§ **Text under study**:
Start of Block

I have some doctors that do not dictate on the same day as the sugery-they may dictate that sugery weeks after the sugery. in some cases months.From a legal point, can they just have a sugical note saying what proceure was done with a dx,then can I code it. My supervisor says we need to hurry and bill, but I say we are losing out because even though he wrote the procedure down, example -excision of mass- we may be losing because it doe not say how he sutures it.Is there a web site that says the guidelines, trent -please help
 
Documentation.

Timely, accurate and complete documentation is important to clinical patient care. This same documentation serves as a second function when a bill is submitted for payment, namely, as verification that the bill is accurate as submitted. Therefore, one of the most important physician practice compliance issues is the appropriate documentation of diagnosis and treatment. Physician documentation is necessary to determine the appropriate medical treatment for the patient and is the basis for coding and billing determinations. Thorough and accurate documentation also helps to ensure accurate recording and timely transmission of information.

Medical Record Documentation.

End of Block

§ **Dataset**:
Start of Block

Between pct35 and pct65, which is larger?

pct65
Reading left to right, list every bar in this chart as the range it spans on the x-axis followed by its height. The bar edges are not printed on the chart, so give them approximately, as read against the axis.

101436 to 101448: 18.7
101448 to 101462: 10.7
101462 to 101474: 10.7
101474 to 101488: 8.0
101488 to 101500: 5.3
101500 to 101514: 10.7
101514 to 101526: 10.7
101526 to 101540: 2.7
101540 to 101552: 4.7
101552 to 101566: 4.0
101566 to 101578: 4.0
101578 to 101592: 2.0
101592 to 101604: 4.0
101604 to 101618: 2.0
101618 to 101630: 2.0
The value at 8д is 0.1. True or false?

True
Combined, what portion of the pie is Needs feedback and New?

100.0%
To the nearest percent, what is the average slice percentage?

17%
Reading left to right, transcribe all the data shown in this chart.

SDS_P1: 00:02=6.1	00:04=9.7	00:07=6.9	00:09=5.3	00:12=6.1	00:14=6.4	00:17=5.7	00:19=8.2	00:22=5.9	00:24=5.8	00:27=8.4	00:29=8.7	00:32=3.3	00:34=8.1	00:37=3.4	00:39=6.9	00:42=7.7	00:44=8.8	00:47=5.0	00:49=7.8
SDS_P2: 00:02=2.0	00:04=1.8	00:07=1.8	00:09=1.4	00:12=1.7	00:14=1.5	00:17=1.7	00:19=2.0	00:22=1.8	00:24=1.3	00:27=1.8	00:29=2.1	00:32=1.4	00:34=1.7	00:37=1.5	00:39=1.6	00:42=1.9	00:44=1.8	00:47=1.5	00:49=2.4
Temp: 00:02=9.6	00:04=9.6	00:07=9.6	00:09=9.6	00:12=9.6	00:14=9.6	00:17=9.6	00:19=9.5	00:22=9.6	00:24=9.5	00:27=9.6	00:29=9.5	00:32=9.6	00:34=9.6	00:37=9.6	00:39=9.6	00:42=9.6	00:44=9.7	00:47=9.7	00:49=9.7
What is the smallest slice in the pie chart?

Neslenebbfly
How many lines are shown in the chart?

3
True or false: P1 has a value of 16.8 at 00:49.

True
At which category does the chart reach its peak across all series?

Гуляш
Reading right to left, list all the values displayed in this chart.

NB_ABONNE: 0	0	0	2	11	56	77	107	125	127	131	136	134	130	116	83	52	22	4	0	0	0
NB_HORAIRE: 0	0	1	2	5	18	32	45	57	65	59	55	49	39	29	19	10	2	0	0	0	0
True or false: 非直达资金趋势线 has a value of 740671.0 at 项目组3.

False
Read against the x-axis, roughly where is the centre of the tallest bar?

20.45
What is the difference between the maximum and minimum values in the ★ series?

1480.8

End of Block

§ **Requirement 1**:
Answer these from the documentation text:
(a) How long after a surgery do some of the poster's doctors dictate it?
(b) What procedure does the poster give as an example of what the doctor wrote down?
(c) What does the Documentation section say physician documentation is the basis for?
§ **Requirement 2**:
Please reproduce word for word the part of the documentation text between "Timely, accurate and" and "transmission of information.", inclusive.
The records play no part in this work.

§ **Answer space 1**:
(a) Weeks after the surgery, and in some cases months.
(b) Excision of mass.
(c) Coding and billing determinations.

§ **Answer space 2**:
Timely, accurate and complete documentation is important to clinical patient care. This same documentation serves as a second function when a bill is submitted for payment, namely, as verification that the bill is accurate as submitted. Therefore, one of the most important physician practice compliance issues is the appropriate documentation of diagnosis and treatment. Physician documentation is necessary to determine the appropriate medical treatment for the patient and is the basis for coding and billing determinations. Thorough and accurate documentation also helps to ensure accurate recording and timely transmission of information.